News+and+politics religion philosophy the cynic librarian: Are Journalists Better Than The Rest of Us?

Monday, May 22, 2006

Are Journalists Better Than The Rest of Us?

Does the press have no more/no less rights than a citizen has? On the face of it, this seems to be an appeal to fairness and one that plays on the fear that someone will get more--have more rights--than someone else. The power of this suggestion is very strong in American life, where power, money, prestige, and other things rest on the principle of rights. ...

This emotionally charged appeal would then seem to work in a media critic's favor. We don't like to think that anyone else is getting something that we can't--in principle--get too. This argument sits at the basis of many of the Right and Left appeals for justice and equality.

Yet, I think that this appeal, while unsavory, is wrong not because of its implicit legal correctness but because it misses the point. That is, the rights that I have to freedom of expression are different from the rights that news media have. If I read the constitution correctly, freedom of the press is not lumped together with an individual's right to freedom of expression. Freedom of the press stands by itself as another right:

or abridging the freedom of speech, or of the press [First Amendment]
This "freedom... of the press" could be seen from several angles. That is, I could see it from the angle of myself as a citizen who has an implied right to true ideas and information. This right is based on the presupposition that to carry out my duty as a citizen I must have the truest and most accurate information to make an informed political decision.

The second aspect of the right of a free press involves the rights of journalists as journalists. It seems to me that in their role of journalists, they perform a function that is inherently different from that of an individual citizen. This function, I suggest, has attached to it certain rights that go above and beyond those that an individual acting solely as a citizen has.

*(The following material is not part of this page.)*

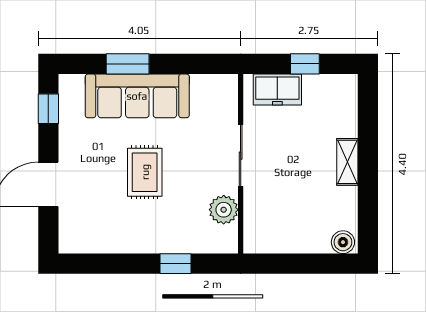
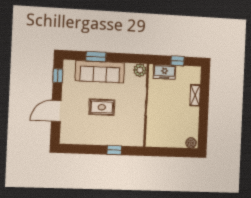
shelving: (347, 162) -> (195, 95), moved
rug: (145, 172) -> (102, 107), turned 90
plant: (224, 210) -> (140, 70), moved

But there are people who have different rights, depending on their functions, no? Police have the right to kill people engaging in threatening acts. An executioner has the right to put someone to death. Soldiers can kill in war. These are rights that come in the preformance of a certain function. If a policeperson were to kill someone off-duty and without cause, they'd be prosecuted like you or me.

Journalists--as journalists--do have rights that accrue to their function of reporting news. They must have a press pass to enter places where you or I can't--a crime scene, for example. I believe that the case law on this protects these "special" rights that journalists have when they are carrying out their function as a journalist.

We should not conflate these two rights. Playing on the emotional appeal attached to the idea of someone having more or getting more via special privileges or rights, he wants to call into play the resentment that often haunts the modern representative democracy framework of government.

Yet, the framers of the constitution appear to have realized that a free press warrants a separable set of rights. These guarantee what further seems to be a necessity in a democracy: the free flow of and access to information that enables citizens to carry out their constitutional right to a free and democratic government.